Granted, I've been out of this for a few years but I think my approach is getting back on track. Your Samba numbers are far enough off that I'd want to find the cause first, because if it's a generic install the same is likely to happen again. To me the problem could still be almost anywhere. I better understand your tests now but nothing so far suggests an answer for the poor performance.

 

What I was hoping for was network utilization between transfer methods. mpstat doesn't do that. sar does, which is where the "other systat tools" came in. Really, start/end reads from ethtool, netstat, whatever. I'm trying to simplify side-effects (logging, offloading) then look for what's markedly different to expose the problem system. In this case, how much is moving across the wire for each method. If more is transferred with Samba, what? If it's the same, just stretched out, then packet dumps should tell more.

  • Author

I did check data size for each method., and it was nearly identical.  So the next check will be packet rate.  If number of packets is high, that's a samba protocol inefficiency.  If the inter-packet delay is higher with Samba over other protocols, that's a samba core inefficiency.

  • Author

I checked the packet numbers, and both Samba and http are within less than 1% difference in number of packets.

 

I wonder if Samba is somehow limiting the efficiency of TCP windowing by demanding replies before proceeding in a way that hampers windowing.  That will take a session with etherreal to determine.

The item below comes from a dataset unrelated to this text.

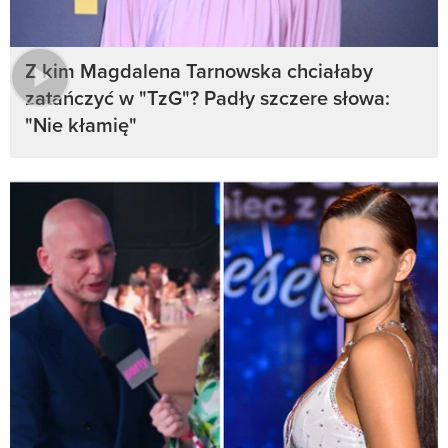
Z kim Magdalena Tarnowska chciałaby
zatańczyć w "TzG"? Padły szczere słowa:
"Nie kłamię"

I checked the packet numbers, and both Samba and http are within less than 1% difference in number of packets.

 

I wonder if Samba is somehow limiting the efficiency of TCP windowing by demanding replies before proceeding in a way that hampers windowing.  That will take a session with etherreal to determine.

very old, but possibly interesting: http://lists.samba.org/archive/samba/2003-December/077198.html

That suggests timers, no? Would be interesting to see the same tests played against a Samba client.

 

I'd be trying without nodelay but it's Samba's default now. Where's the no_nodelay option without rebuilding Samba?

I've been forcing myself to not suggest the nic. Now google is turning up reports of Realteks affecting Samba serving performance, even when http & ftp are working fine. Don't know if there's a common driver or chipset but it's hard to nail down with that brand anyway. Have anything else you could try? At least it'd be a quick test.

 

  • Author

I was planning on trying a different NIC, but I dug through my parts box and I've used all the good ones in various boxen, and all that is left is crap, except for an old Intel Pro 1000MT, but it is PCI, not PCI-e.

 

Any suggestions pro/con on an Intel PRO/1000 PT?

PCI is good for well over 100MB/s. Sure, assuming not much else is going on there I'd give it a try.